■ **Selected extract**:

"""

Whoo hoo! I've finally passed plateauville. I can
still see it close on my heels but I'm determined to leave
it in my dust. How did I do it? Don't ask me! The scale
seemed like it would never leave the vicinity of
the hated number it was stuck at. Some weeks I would be
a tiny bit on the heavy side of "the number."
The next week I would be a tiny bit on the lighter side.
"The number" was starting to get to me. It was
right at my 25-pounds-lost mark. If I could get past it
then I could get ready to say that I had lost 30 pounds.
Frankly, some days, because of the yo-yo plateau, I was
lying when I said I'd lost 25 pounds.
Up until this point I was dropping 10 pounds in 3 weeks
to a month. No more. Now I've been trying to lose 5
pounds for 6-8 weeks. I know that I should be grateful that
I'm losing weight "at a healthy rate." Bleh.
Who cares? I want to lose weight at break-neck-speed. Doesn't
that sound better? Weight Watchers gets mad at me if I lose
more than 2 pounds in a week. I rejoice. I understand the
whole healthy-weight-loss thing. I also understand the human
desire to reach the finish line. I've been starting
to wonder if there really is a finish line or if I'm
on a treadmill.
I needed to blast past Plateauville so I could collect
on the promise from my trainer to buy me lunch when I hit
30 pounds lost. Little did he know I planned on ordering
the "Shark fin" ice cream dessert he told
me about when we go. It's a huge peanut butter chocolate
triangle of ice cream covered in dark chocolate sauce.
My sister, Kathleen, the Cooking Thin (chocolate addict)
Queen says, "If Todd told you about it then of course
you can order it." Todd also told me he can drop four
pounds in a single day of serious working out so I stopped
listening to him. He orders the Shark fin dessert and shares
it with someone which is fine. I can share. I love to share
way too sweet desserts with my daughter because my husband
has no interest in sweets and won't order them. It's
a kind of portion control. I know I can't eat more than
half because she'll whine until Hello Dolly won't
have it. And I know that if I eat slow, I'll eat less
than half. And if I don't like it or find my self control,
I can stop early without wasting because she'll finish
it.
Food will always motivate me. I worked hard and finally
dropped 3 pounds below "the number." I held my
breath for a whole week because I didn't feel it would count
until I held onto the weight loss for a full week. When
I went to Monday weigh in the three pounds were still gone.

"""

■ **Problem A**: Decide whether each statement below agrees with the weight-loss post, answering yes or no and quoting the words of the post that settle it. (i) The number the scale was stuck at sat at the 25-pounds-lost mark. (ii) The writer's husband likes to order sweet desserts. (iii) The trainer promised to buy lunch once 30 pounds were lost.
■ **Problem B**: Continue the weight-loss post from its final sentence, keeping the same first-person voice.

■ **Entries**:
"""

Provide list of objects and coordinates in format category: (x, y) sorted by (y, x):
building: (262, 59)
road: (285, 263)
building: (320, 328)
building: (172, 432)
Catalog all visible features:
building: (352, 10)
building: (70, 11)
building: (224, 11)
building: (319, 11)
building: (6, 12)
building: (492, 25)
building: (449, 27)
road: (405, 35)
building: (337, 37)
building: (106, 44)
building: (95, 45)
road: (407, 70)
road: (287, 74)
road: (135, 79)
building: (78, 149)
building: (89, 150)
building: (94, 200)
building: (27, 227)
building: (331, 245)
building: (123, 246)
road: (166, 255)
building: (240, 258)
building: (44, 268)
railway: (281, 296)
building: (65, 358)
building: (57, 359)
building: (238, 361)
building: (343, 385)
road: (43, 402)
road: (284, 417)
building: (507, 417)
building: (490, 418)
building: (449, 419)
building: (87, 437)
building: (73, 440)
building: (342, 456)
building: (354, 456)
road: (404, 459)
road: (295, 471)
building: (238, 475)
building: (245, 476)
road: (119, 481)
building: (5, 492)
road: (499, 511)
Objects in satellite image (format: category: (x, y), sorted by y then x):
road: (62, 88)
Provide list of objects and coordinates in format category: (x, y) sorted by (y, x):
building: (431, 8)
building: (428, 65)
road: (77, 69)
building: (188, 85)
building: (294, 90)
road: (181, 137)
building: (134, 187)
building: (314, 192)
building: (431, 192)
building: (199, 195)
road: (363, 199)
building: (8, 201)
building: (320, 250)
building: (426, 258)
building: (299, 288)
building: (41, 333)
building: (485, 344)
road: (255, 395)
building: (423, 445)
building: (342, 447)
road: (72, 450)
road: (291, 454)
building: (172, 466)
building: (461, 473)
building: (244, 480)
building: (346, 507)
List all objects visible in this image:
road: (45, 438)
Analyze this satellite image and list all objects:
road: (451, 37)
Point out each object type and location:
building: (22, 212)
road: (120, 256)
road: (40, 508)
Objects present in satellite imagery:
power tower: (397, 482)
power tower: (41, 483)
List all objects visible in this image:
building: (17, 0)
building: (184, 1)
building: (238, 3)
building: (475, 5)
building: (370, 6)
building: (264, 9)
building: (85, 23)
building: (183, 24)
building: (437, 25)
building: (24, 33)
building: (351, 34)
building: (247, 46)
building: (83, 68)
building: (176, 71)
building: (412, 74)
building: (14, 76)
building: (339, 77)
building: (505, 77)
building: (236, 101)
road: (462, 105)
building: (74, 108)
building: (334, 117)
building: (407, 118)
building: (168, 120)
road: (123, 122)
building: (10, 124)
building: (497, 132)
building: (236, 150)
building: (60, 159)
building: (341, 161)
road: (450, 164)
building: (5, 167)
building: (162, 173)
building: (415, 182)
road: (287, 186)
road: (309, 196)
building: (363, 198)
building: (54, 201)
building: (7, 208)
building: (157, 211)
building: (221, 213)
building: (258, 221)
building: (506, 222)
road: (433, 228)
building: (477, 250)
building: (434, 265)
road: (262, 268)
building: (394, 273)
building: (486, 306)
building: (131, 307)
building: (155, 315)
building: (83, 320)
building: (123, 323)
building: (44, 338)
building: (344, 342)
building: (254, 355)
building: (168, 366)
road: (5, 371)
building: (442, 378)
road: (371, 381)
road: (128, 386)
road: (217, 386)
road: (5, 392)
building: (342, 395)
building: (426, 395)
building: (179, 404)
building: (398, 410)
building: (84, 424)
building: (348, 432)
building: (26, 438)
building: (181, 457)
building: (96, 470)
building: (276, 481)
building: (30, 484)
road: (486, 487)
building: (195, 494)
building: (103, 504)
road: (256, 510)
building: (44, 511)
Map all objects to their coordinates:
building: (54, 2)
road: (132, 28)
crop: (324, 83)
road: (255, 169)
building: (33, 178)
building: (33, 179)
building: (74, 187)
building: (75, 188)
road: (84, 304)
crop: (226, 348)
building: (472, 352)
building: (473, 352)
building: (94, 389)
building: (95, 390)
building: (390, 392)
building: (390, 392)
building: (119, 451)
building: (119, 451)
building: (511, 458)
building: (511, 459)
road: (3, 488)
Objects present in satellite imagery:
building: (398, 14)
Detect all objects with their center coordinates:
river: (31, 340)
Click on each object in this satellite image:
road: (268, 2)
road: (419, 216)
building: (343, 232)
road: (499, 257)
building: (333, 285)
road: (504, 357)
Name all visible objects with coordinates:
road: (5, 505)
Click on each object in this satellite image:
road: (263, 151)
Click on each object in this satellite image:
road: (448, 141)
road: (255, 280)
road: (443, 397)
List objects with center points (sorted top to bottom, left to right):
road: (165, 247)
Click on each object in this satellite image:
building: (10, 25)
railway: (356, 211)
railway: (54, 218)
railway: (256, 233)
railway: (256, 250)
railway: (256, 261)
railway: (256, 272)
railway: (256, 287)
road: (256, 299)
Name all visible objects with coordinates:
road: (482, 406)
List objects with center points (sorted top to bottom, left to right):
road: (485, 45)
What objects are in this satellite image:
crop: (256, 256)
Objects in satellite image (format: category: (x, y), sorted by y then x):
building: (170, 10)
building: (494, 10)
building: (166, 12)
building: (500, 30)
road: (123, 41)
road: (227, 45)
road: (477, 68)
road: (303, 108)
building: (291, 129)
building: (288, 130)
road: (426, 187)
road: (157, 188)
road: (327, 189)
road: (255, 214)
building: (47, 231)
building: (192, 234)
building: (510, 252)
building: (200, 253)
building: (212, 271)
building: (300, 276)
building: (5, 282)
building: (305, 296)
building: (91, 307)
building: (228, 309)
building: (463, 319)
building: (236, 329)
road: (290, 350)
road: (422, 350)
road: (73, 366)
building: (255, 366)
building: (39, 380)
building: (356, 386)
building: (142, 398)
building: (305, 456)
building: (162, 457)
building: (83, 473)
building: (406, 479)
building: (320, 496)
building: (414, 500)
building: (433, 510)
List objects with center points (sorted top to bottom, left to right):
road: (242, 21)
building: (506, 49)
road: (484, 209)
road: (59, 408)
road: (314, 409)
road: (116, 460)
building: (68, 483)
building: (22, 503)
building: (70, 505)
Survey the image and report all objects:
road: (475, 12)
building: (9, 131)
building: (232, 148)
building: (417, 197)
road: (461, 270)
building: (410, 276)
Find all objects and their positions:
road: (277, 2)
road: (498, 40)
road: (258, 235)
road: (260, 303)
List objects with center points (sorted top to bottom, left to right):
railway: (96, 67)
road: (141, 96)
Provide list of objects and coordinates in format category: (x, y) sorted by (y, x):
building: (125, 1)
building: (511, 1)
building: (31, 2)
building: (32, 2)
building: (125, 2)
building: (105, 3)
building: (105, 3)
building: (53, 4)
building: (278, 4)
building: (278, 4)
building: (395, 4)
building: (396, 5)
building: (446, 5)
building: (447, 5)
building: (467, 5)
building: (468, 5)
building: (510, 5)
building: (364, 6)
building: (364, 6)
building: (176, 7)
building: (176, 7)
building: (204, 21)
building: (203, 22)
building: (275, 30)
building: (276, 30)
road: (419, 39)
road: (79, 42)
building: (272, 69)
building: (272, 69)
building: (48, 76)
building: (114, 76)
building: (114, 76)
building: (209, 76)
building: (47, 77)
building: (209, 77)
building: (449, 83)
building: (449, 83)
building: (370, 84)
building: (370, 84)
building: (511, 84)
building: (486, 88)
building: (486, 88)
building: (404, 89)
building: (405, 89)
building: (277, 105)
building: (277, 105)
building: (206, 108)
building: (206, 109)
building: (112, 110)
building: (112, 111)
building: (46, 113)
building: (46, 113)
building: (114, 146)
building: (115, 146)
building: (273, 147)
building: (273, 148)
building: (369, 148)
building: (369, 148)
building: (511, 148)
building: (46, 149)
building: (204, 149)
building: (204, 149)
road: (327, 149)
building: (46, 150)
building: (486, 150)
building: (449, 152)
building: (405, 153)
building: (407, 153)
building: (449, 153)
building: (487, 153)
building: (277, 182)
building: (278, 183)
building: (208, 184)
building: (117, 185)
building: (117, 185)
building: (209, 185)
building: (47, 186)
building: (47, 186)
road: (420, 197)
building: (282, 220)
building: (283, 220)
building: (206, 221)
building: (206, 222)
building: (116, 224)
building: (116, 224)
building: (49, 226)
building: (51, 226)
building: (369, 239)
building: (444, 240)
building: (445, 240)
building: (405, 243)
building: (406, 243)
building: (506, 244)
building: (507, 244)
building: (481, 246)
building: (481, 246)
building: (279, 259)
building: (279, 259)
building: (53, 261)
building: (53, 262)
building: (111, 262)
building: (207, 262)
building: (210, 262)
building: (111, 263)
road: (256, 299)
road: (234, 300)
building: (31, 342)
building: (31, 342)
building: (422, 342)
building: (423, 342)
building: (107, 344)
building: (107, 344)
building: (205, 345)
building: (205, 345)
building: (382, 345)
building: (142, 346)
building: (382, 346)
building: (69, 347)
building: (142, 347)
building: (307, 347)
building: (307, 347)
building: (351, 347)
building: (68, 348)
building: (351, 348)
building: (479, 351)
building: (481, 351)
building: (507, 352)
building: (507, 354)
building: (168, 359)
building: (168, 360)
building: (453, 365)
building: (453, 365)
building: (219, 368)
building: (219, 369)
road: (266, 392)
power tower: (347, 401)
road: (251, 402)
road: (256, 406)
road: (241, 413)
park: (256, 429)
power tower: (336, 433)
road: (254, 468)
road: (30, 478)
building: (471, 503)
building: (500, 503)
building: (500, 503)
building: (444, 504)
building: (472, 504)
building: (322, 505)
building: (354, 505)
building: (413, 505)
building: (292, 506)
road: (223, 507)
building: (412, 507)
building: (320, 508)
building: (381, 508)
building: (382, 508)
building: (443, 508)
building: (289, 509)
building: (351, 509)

"""

■ **Exercise output A**:
(i) Yes: "It was right at my 25-pounds-lost mark."
(ii) No: "my husband has no interest in sweets and won't order them."
(iii) Yes: "the promise from my trainer to buy me lunch when I hit 30 pounds lost."

■ **Exercise output B**:
Good enough! Two weeks below the hated number and Plateauville
was officially behind me! I realize that things can change
but I plan on doing everything in my power to keep my eyes
on the prize.
Now my next goal is to drop below 150 pounds. Not because
it's a nice number. No. Those of you who weigh in at
the gym or doctor's office will understand. I don't
want to have to move the big weight over 3 spaces. On the
fancy tall scales at the doctor's, you move over one
large weight for every 50 pounds and then the little weights
up to 49 pounds more, one at a time.
I've lived through the humiliation of nurses starting
at the 100 mark like that was going to work. Ha! Try a little
further down, sister! The dreaded third big weight
gets moved over and then the nurse moves it up a little
bit, a little bit more, and a little bit more. I hate standing
there while the weight gets inched down almost all the way
to the 200 mark. I just want to slap it over, push down
the weight and be done with it.
Since I've been losing pounds, the little weight is
creeping toward the zero mark. As soon as I get it close
enough, I'm going to start out on the 100 mark just
for fun. I don't care if I plateau around 150 for the
entire winter. I just want to have the fun of being uncertain
about where the big weight needs to land.
I've felt several times like the work was getting to
be too much. Some days I feel like this is good enough.
My husband likes the new body, my trainer likes the new
body (and takes a lot credit for it) and I like the new
body. Shouldn't this be enough? In a word: no. I have
to keep telling myself that I did not start down this road
so that I could stop half way.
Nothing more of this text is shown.